[Dataset entries]
-- Opening Marker --

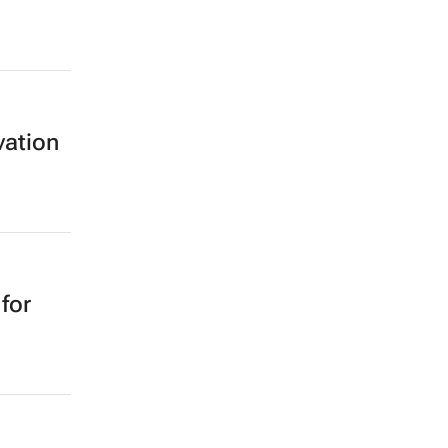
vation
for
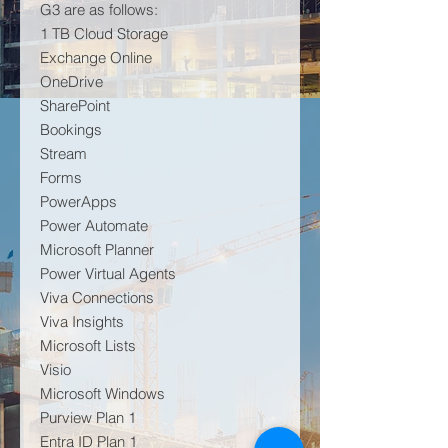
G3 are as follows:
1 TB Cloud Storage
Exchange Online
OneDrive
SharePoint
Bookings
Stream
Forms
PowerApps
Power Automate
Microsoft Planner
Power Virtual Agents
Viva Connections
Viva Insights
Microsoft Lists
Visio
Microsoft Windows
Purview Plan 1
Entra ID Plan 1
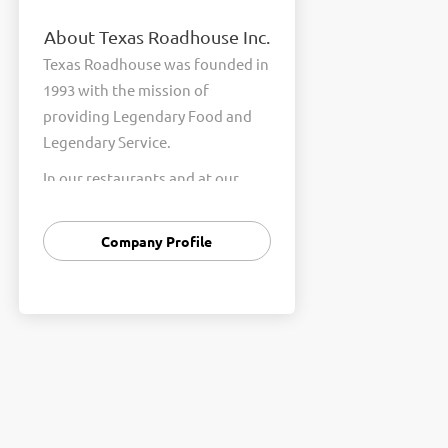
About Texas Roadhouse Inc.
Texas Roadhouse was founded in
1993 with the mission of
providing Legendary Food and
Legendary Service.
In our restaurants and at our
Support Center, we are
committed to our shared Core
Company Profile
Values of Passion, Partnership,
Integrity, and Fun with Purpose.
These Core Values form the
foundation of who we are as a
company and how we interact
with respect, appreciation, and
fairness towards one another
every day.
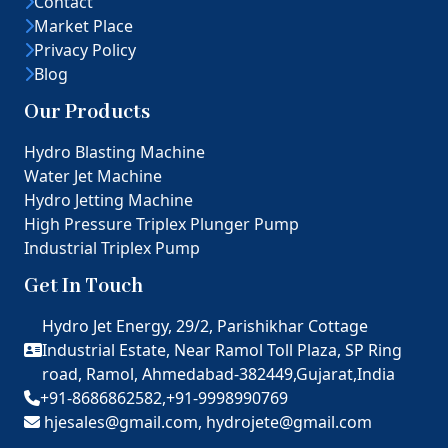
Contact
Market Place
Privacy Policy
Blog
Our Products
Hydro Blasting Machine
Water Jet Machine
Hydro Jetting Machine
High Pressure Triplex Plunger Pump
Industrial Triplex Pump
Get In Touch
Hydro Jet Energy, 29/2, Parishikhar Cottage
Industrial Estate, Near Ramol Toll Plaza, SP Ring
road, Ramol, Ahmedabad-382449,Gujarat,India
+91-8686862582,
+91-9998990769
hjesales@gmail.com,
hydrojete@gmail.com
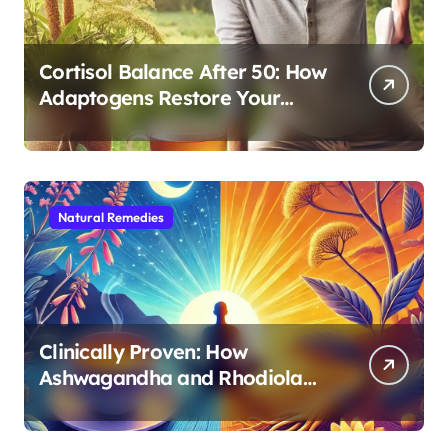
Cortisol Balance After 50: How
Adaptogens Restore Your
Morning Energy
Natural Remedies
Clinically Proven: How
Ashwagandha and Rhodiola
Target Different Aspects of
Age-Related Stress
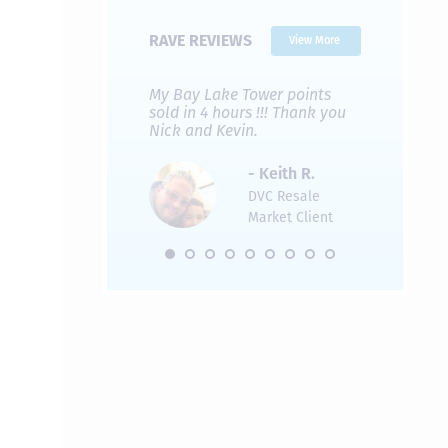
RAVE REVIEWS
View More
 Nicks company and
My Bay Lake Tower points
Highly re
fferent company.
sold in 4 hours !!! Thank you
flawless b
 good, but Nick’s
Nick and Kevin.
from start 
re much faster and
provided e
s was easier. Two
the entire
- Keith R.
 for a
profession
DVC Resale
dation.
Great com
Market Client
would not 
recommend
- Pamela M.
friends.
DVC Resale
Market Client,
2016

-- Closing Marker --
-- Opening Marker --

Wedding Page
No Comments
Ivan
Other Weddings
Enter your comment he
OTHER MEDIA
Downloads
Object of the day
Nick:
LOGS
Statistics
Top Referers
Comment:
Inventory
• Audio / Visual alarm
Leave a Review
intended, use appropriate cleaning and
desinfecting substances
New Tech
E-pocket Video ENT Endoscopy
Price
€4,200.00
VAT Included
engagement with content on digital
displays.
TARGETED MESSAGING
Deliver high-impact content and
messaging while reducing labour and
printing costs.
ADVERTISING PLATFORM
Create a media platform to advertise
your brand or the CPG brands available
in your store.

-- Closing Marker --
-- Opening Marker --

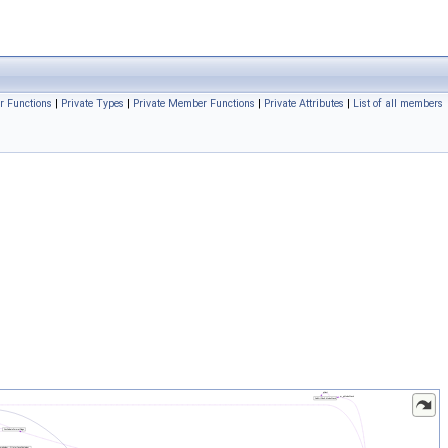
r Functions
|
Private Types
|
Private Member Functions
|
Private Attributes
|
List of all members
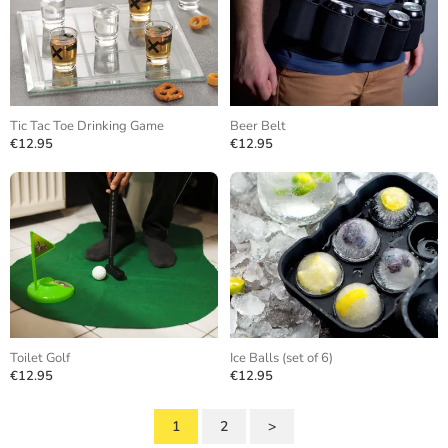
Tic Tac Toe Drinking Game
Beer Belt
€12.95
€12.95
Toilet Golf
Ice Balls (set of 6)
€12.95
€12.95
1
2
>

-- Closing Marker --

- **YOUR INSTRUCTIONS**
Where a line of the data holds "with", show that line.

- **TASK OUTPUT**
1993 with the mission of
Integrity, and Fun with Purpose.
with respect, appreciation, and
engagement with content on digital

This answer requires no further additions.